Мыслями он давно сидел в спартанской герусии, раздавал сельскохозяйственный инвентарь пленным лакедемонянам и отмерял веревкой наделы под будущий мессенский урожай. Старость брала свое, и Дамис потихоньку впадал в детство.
Кузнец был хромым. Вообще хромых и колченогих в Мессении было пруд пруди, и многие либо учительствовали, либо работали в кузне, так как в поле от них было мало проку. Ксенодок, подметив это, сказал, что и Гефест на Олимпе стал хромым в угоду кузнецам, теперь осталось Гермесу — покровителю наук — переломать руки-ноги. Расчетливый же Аристомен думал собрать из полукалек когда-нибудь конницу, которая, неожиданно появляясь, забрасывала бы спартанскую фалангу дротиками, да хоть просто камнями.
Пока они разбирались и договаривались в кузнице, со стороны Эхалии подошел обоз, который вел Филострат. На этот раз его сопровождал отряд гораздо многочисленнее обычного. Первой мыслью Аристомена было броситься Филострату в ноги и вымолить Архидамею, а второй — что это бессмысленно. Но он смотрел на Филострата во все глаза, стараясь определить, какой человек перед ним.
— Здравствуй, Дамис! — Как всякий человек, нутром чувствующий, что поступает несправедливо, и имея начатки совести, Филострат корчил из себя самоуверенного благожелательно настроенного бодрячка, своего пария.

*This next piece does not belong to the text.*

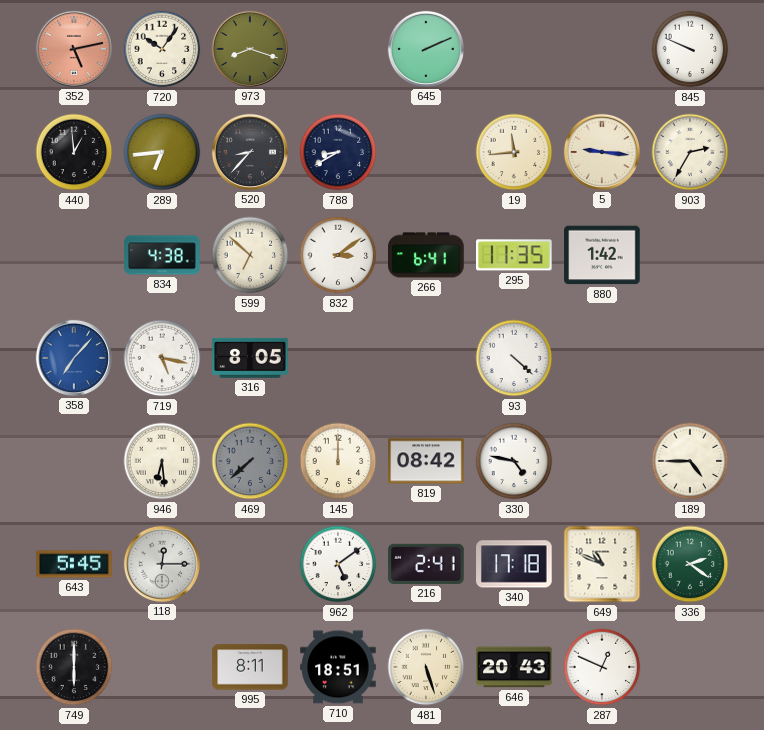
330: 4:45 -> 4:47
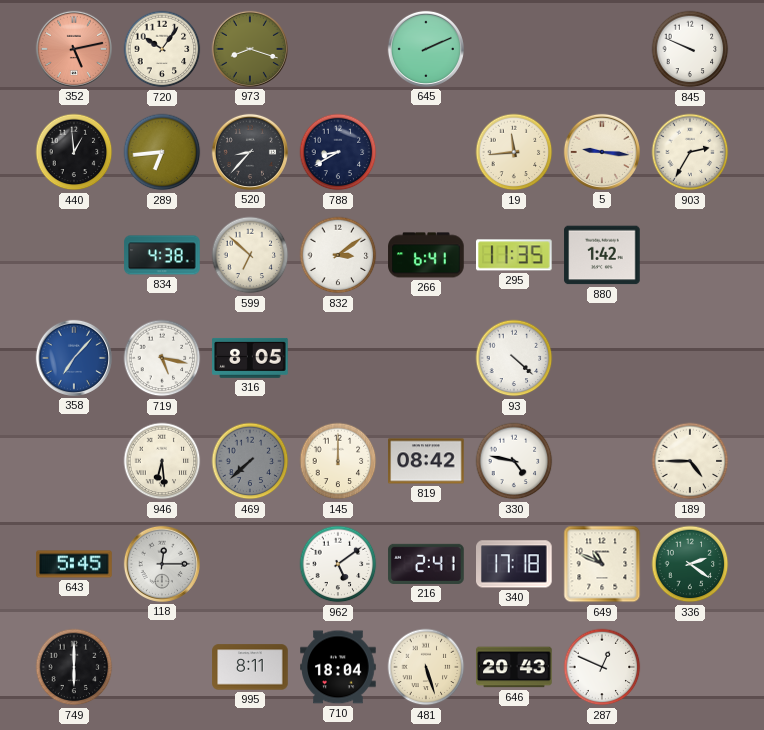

— В этом году ты пришел рано, спартанец, — ответил Дамис, приосанившись. — Народ еще не свез с полей урожай. Вот дня через два…
— Знаю, и потому здесь. У геронтов есть сведения, что вы нарушаете договор и часть прячете. Вот и послали присмотреть, как будут свозить урожай, ха-ха!
— И как ты собираешься проверить пашу честность? У тебя не хватит людей приставить к каждому земледельцу.
Филострат задумался. Было видно, что он складывает в голове ответ, но процесс идет туго.
— Дамис, ты честью и правдой служил Спарте столько лет! Но в последние годы что-то изменилось, мы чувствуем и опасаемся, как бы мессенский народ не совершил опрометчивой оплошности, — сказал другой спартанец, видимо, владевший азами дипломатии.
— Да, — подтвердил Филострат. — Вот я смотрю: откуда в кузнице щит с орлом? Кто тут у вас такой орел?
— Спартанец, этот щит мы собираемся посвятить в храм Зевса в Олимпии. Ты же знаешь, скоро олимпиада.
— Ну да, — пробормотал он, — не с пустыми же руками.
«И это убожество — дед моего будущего ребенка?! — ужаснулся Аристомен. — Теперь понятно, почему Архидамея предпочитает храмы отчему дому».
— Чего уставился? — спросил Филострат, поймав пристальный, изучающий взгляд Аристомена.
Тот пожал плечами.
— А ты здоровый парень. Пойдешь ко мне оруженосцем?
— А кто тебя кормить будет? — испугался Дамис. — Это наш лучший пахарь.